Activity:
Below this line is the material. Write out only its lines from the one containing "Press Release" through the one containing "found to be between", both kept, exactly.

Dataset records:
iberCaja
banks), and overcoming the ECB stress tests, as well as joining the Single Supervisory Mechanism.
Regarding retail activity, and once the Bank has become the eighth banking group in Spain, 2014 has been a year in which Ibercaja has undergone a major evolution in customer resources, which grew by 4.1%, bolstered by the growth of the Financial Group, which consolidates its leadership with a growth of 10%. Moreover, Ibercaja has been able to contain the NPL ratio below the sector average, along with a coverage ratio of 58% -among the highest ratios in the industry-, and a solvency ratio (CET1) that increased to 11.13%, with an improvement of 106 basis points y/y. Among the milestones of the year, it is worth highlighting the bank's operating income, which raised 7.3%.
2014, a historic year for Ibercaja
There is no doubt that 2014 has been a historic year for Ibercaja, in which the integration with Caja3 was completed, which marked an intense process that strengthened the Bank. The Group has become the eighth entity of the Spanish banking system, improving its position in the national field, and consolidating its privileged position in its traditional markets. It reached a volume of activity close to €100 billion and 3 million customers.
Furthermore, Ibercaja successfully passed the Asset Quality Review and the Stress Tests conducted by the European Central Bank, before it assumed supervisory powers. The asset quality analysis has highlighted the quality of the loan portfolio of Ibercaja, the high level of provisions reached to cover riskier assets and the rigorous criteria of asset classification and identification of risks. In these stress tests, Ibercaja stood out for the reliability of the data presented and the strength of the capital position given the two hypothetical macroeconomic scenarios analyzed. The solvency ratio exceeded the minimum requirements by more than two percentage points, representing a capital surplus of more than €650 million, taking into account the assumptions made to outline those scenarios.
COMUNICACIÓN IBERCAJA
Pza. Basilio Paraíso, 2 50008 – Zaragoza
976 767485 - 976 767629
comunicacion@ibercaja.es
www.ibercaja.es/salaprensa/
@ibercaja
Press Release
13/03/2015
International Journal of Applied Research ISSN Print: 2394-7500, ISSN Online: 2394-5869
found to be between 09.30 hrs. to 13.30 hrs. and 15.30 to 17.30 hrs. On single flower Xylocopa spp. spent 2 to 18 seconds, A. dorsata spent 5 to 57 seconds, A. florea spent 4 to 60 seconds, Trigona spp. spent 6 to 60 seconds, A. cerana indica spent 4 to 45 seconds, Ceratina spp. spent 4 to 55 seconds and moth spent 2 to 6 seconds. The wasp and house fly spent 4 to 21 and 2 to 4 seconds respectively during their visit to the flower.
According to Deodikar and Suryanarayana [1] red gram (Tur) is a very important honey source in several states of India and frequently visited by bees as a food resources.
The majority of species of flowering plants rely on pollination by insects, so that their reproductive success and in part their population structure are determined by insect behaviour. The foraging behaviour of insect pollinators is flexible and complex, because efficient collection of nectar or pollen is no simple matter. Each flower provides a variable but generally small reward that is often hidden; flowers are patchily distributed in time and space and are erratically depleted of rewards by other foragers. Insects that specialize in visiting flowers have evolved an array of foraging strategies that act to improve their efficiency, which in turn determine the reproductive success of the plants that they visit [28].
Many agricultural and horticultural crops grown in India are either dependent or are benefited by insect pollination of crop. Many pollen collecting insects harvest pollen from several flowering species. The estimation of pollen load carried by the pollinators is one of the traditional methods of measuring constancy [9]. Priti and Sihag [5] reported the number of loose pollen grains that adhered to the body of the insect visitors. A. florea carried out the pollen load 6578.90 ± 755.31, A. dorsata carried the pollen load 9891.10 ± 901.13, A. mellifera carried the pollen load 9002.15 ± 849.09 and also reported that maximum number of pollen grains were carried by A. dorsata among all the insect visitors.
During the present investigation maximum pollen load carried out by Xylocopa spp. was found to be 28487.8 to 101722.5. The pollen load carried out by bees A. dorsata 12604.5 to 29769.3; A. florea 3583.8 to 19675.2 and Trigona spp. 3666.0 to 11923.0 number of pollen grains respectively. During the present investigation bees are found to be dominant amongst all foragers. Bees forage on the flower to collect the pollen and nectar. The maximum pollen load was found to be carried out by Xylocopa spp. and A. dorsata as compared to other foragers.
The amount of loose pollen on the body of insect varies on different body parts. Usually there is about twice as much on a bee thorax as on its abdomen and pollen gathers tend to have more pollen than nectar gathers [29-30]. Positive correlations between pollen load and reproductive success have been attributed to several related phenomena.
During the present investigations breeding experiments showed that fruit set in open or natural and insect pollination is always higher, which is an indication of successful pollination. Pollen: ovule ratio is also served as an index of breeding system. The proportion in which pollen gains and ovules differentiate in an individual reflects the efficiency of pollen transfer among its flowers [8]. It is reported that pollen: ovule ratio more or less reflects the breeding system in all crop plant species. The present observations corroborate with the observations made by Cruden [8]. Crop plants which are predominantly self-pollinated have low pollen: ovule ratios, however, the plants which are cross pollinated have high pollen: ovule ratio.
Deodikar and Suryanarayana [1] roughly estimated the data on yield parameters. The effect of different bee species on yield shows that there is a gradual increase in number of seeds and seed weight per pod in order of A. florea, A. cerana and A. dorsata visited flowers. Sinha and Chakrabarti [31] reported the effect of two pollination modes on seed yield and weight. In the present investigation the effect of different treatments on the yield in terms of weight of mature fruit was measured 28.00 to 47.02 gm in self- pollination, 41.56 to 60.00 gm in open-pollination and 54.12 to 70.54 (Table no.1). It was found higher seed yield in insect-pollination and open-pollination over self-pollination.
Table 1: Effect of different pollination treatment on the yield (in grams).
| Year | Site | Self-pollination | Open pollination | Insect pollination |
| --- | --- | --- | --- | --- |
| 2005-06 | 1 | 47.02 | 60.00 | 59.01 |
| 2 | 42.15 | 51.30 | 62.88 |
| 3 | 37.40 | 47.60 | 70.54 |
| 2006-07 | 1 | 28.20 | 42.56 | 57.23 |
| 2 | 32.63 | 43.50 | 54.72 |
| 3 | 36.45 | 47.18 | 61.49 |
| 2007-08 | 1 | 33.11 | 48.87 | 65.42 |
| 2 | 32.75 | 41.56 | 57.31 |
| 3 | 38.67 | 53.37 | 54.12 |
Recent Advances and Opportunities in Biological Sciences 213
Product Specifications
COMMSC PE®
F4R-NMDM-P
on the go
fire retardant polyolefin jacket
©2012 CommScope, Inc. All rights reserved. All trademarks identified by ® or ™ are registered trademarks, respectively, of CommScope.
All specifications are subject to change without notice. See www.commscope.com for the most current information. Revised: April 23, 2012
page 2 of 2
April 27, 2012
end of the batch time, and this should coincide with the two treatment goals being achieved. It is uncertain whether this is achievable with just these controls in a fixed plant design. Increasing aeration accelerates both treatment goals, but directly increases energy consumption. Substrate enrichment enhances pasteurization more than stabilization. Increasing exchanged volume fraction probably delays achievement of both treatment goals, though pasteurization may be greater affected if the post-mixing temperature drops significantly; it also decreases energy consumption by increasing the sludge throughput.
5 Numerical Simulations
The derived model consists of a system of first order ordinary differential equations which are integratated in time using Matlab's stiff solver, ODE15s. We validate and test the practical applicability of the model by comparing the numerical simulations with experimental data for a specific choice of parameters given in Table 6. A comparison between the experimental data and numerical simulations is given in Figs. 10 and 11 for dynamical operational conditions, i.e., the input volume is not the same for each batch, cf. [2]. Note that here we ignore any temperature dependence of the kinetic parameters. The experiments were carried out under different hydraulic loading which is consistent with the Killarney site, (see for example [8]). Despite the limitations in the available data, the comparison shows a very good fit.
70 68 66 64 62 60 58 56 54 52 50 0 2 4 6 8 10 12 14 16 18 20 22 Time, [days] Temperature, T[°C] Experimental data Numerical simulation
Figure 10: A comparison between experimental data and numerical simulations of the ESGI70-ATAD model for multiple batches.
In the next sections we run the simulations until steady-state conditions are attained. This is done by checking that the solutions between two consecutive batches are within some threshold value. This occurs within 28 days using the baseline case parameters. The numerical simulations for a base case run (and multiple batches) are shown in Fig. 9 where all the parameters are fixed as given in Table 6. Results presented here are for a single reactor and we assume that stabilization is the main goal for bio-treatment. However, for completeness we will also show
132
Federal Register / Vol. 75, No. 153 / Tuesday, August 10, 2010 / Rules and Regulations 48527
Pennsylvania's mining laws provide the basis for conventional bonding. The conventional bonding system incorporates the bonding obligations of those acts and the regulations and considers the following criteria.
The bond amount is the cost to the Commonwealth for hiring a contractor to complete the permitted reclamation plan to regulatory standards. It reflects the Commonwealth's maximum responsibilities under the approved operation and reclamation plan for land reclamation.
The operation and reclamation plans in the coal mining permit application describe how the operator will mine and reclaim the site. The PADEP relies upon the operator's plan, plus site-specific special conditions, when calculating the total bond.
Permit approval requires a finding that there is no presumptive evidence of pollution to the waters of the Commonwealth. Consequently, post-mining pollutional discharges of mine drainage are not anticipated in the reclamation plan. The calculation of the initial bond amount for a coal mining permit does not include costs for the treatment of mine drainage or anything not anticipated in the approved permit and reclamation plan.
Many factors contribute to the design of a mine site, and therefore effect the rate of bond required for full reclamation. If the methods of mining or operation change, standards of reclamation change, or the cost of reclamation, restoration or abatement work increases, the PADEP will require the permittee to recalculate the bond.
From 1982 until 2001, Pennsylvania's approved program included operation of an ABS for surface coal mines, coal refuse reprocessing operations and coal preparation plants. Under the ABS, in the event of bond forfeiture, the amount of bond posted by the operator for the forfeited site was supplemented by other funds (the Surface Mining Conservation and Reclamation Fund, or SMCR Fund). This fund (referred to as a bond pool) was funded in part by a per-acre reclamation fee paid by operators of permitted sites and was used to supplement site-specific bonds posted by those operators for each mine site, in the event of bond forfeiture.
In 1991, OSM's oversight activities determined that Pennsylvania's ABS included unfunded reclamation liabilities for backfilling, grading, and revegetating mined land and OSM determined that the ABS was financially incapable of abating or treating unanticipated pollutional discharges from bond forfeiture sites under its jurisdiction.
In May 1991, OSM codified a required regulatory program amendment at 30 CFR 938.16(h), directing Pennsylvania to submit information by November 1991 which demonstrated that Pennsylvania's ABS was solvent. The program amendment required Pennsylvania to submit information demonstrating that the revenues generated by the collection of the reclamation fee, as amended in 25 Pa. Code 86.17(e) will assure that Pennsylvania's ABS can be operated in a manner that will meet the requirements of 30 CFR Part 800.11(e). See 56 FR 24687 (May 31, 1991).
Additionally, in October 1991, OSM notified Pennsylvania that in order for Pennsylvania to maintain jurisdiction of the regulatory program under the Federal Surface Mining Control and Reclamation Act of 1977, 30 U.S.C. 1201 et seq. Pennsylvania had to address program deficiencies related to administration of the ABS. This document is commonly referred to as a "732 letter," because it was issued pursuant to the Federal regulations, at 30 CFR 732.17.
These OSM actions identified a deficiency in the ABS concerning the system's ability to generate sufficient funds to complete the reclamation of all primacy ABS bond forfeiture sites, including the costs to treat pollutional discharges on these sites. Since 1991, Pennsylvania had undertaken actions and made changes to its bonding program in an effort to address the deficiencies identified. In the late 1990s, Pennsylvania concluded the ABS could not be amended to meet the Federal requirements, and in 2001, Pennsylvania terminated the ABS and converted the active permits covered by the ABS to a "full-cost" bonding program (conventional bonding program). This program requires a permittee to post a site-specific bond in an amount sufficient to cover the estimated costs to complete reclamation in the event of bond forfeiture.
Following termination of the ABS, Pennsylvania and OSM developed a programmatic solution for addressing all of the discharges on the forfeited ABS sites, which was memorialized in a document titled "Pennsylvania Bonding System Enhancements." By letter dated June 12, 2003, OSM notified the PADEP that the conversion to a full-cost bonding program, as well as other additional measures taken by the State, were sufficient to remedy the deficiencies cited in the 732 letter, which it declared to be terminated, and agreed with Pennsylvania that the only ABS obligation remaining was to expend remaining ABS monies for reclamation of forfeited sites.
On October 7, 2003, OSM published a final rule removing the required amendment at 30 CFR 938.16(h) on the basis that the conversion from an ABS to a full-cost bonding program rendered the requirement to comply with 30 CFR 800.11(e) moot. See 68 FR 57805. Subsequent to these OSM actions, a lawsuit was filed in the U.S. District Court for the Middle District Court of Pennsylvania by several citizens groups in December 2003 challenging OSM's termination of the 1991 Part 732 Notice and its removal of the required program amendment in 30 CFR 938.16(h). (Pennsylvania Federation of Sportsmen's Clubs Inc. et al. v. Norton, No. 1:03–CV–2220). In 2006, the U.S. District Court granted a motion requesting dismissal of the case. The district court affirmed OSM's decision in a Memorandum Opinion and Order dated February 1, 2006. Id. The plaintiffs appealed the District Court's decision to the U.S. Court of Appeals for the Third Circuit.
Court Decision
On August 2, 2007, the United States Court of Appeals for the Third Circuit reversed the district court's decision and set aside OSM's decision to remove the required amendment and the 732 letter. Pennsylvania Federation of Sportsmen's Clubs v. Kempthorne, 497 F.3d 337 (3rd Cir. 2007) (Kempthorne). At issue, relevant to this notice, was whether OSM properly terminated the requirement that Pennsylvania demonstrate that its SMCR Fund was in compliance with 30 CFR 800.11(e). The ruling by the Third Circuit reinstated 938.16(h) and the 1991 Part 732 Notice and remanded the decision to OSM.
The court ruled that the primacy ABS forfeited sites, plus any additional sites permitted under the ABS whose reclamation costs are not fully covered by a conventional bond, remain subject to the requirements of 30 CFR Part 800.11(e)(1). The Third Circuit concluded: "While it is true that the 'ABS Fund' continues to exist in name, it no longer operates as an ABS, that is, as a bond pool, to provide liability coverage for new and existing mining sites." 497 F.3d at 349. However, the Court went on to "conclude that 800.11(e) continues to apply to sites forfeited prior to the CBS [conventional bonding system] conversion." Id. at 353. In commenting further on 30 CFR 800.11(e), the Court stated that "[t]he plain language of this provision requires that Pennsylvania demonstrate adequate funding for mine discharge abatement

Exercise response:
Press Release
13/03/2015
International Journal of Applied Research ISSN Print: 2394-7500, ISSN Online: 2394-5869
found to be between 09.30 hrs. to 13.30 hrs. and 15.30 to 17.30 hrs. On single flower Xylocopa spp. spent 2 to 18 seconds, A. dorsata spent 5 to 57 seconds, A. florea spent 4 to 60 seconds, Trigona spp. spent 6 to 60 seconds, A. cerana indica spent 4 to 45 seconds, Ceratina spp. spent 4 to 55 seconds and moth spent 2 to 6 seconds. The wasp and house fly spent 4 to 21 and 2 to 4 seconds respectively during their visit to the flower.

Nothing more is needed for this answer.